Retatrutide significantly reduced liver fat at all doses compared to placebo at 24 weeks (*P* < 0.001 for all doses). The LSM relative liver fat changes at 24 weeks were -42.9% (1 mg), -57.0% (4 mg), -81.4% (8 mg), and -82.4% (12 mg) versus +0.3% for placebo. At 24 weeks, normal liver fat (<5%) was achieved by 27% (1 mg), 52% (4 mg), 79% (8 mg), and 86% (12 mg) of participants compared to 0% in the placebo group. At 48 weeks, similar trends persisted, with further reductions in liver fat. Retatrutide also significantly reduced body weight and waist circumference at both 24 and 48 weeks (*P* < 0.001 for all doses). Reductions in liver fat were strongly correlated with changes in body weight (*r* = 0.800, *P* < 0.001 at 24 weeks) and waist circumference (*r* = 0.652, *P* < 0.001 at 24 weeks). Significant improvements in markers of insulin sensitivity (fasting insulin, C-peptide, HOMA2-IR) and lipid metabolism (adiponectin, leptin, triglycerides) were observed. K-18 and pro-C3, markers of liver injury and fibrosis, showed significant reductions with higher doses of retatrutide. The safety profile was similar to previous reports in obesity trials, with the most common adverse events being gastrointestinal events.

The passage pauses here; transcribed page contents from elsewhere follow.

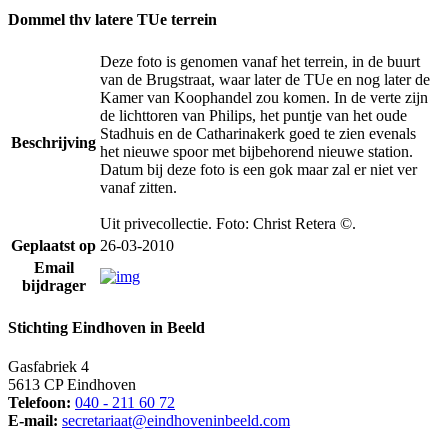
Dommel thv latere TUe terrein
Deze foto is genomen vanaf het terrein, in de buurt
van de Brugstraat, waar later de TUe en nog later de
Kamer van Koophandel zou komen. In de verte zijn
de lichttoren van Philips, het puntje van het oude
Stadhuis en de Catharinakerk goed te zien evenals
Beschrijving
het nieuwe spoor met bijbehorend nieuwe station.
Datum bij deze foto is een gok maar zal er niet ver
vanaf zitten.
Uit privecollectie. Foto: Christ Retera ©.
Geplaatst op
26-03-2010
Email
bijdrager
Stichting Eindhoven in Beeld
Gasfabriek 4
5613 CP Eindhoven
Telefoon:
040 - 211 60 72
E-mail:
secretariaat@eindhoveninbeeld.com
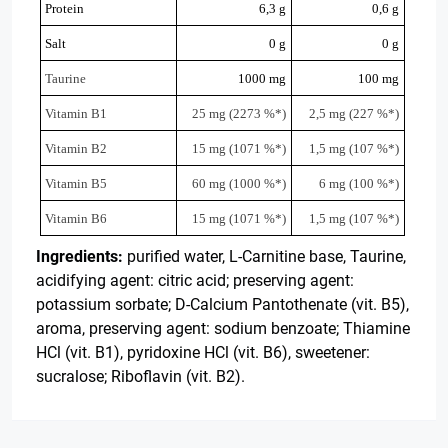
Protein
6,3 g
0,6 g
Salt
0 g
0 g
Taurine
1000 mg
100 mg
Vitamin B1
25 mg (2273 %*)
2,5 mg (227 %*)
Vitamin B2
15 mg (1071 %*)
1,5 mg (107 %*)
Vitamin B5
60 mg (1000 %*)
6 mg (100 %*)
Vitamin B6
15 mg (1071 %*)
1,5 mg (107 %*)
Ingredients:
purified water, L-Carnitine base, Taurine,
acidifying agent: citric acid; preserving agent:
potassium sorbate; D-Calcium Pantothenate (vit. B5),
aroma, preserving agent: sodium benzoate; Thiamine
HCl (vit. B1), pyridoxine HCl (vit. B6), sweetener:
sucralose; Riboflavin (vit. B2).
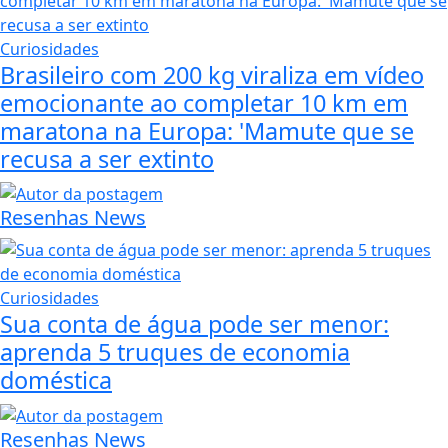
Curiosidades
Brasileiro com 200 kg viraliza em vídeo
emocionante ao completar 10 km em
maratona na Europa: 'Mamute que se
recusa a ser extinto
Resenhas News
Curiosidades
Sua conta de água pode ser menor:
aprenda 5 truques de economia
doméstica
Resenhas News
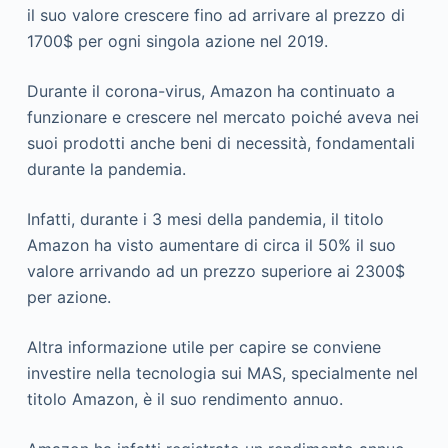
il suo valore crescere fino ad arrivare al prezzo di
1700$ per ogni singola azione nel 2019.
Durante il corona-virus, Amazon ha continuato a
funzionare e crescere nel mercato poiché aveva nei
suoi prodotti anche beni di necessità, fondamentali
durante la pandemia.
Infatti, durante i 3 mesi della pandemia, il titolo
Amazon ha visto aumentare di circa il 50% il suo
valore arrivando ad un prezzo superiore ai 2300$
per azione.
Altra informazione utile per capire se conviene
investire nella tecnologia sui MAS, specialmente nel
titolo Amazon, è il suo rendimento annuo.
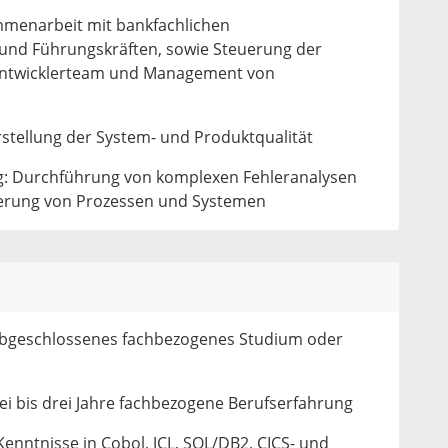
mmenarbeit mit bankfachlichen
und Führungskräften, sowie Steuerung der
Entwicklerteam und Management von
rstellung der System- und Produktqualität
: Durchführung von komplexen Fehleranalysen
serung von Prozessen und Systemen
abgeschlossenes fachbezogenes Studium oder
ei bis drei Jahre fachbezogene Berufserfahrung
Kenntnisse in Cobol, JCL, SQL/DB2, CICS- und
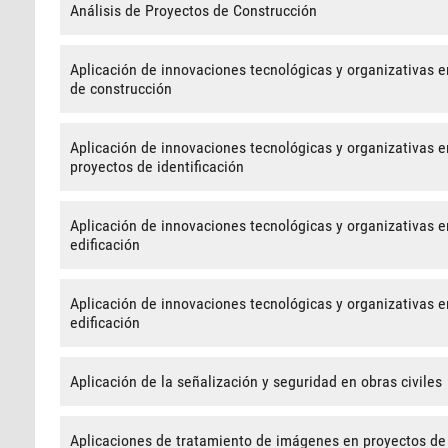
Análisis de Proyectos de Construcción
Aplicación de innovaciones tecnológicas y organizativas en
de construcción
Aplicación de innovaciones tecnológicas y organizativas en
proyectos de identificación
Aplicación de innovaciones tecnológicas y organizativas e
edificación
Aplicación de innovaciones tecnológicas y organizativas e
edificación
Aplicación de la señalización y seguridad en obras civiles
Aplicaciones de tratamiento de imágenes en proyectos de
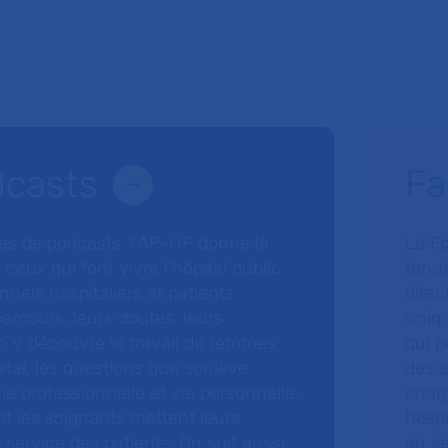
dcasts
Fa
ries de podcasts, l’AP-HP donne la
La F
 ceux qui font vivre l’hôpital public.
fonda
nnels hospitaliers et patients
direc
arcours, leurs doutes, leurs
uniq
 y découvre le travail de femmes
qui p
ital, les questions que soulève
des s
 vie professionnelle et vie personnelle,
charg
nt les soignants mettent leurs
hospi
ervice des patients. On suit aussi
au s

This study demonstrates that retatrutide, a triple hormone receptor agonist, effectively reduces liver fat in individuals with MASLD. The magnitude of liver fat reduction observed with retatrutide surpasses that reported for GLP-1 mono-agonists and the GIP/GLP-1 dual agonist tirzepatide. The superior efficacy might be attributed to greater weight reduction, direct hepatic effects of glucagon receptor agonism, or a combination of both. Improvements in insulin sensitivity and lipid metabolism further support the beneficial effects of retatrutide. While reductions in K-18 and pro-C3 suggest a potential impact on liver injury and fibrosis, the absence of histological data necessitates further investigation. The strong correlation between liver fat reduction and improvements in other metabolic parameters highlights the multifaceted impact of retatrutide on metabolic health.

This phase 2a trial provides compelling evidence for retatrutide's efficacy in reducing liver fat in patients with MASLD. The high rates of steatosis resolution observed with the higher doses are encouraging. Further studies, including those with histological assessment and longer durations, are warranted to determine retatrutide's impact on fibrosis progression and major adverse liver outcomes in a broader patient population.

The relatively small sample size, the lack of liver histology, the exclusion of patients with T2D, and the lack of 48-week MRI data for all participants limit the generalizability of the findings. The geographic and racial homogeneity of the sample also warrants caution in extrapolating the results to diverse populations. The lack of multiplicity control due to the large number of statistical tests is also a limitation. The study primarily focuses on liver fat reduction; long-term effects on fibrosis and clinical outcomes require further investigation.